# EXERCISE DETAILS:
Keep the pictures out of the copy and print all the entries below exactly.

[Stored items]
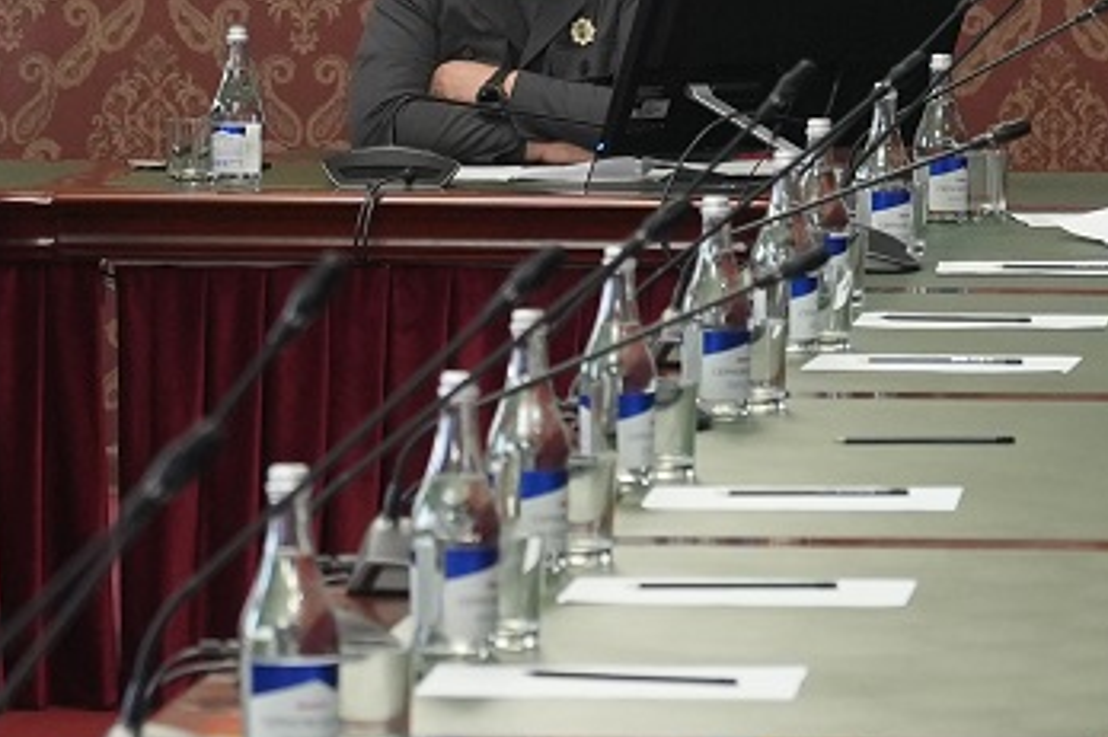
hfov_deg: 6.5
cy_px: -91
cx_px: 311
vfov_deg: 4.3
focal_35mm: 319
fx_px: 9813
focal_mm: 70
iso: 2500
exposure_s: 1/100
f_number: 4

# TASK RESPONSE:
hfov_deg: 6.5
cy_px: -91
cx_px: 311
vfov_deg: 4.3
focal_35mm: 319
fx_px: 9813
focal_mm: 70
iso: 2500
exposure_s: 1/100
f_number: 4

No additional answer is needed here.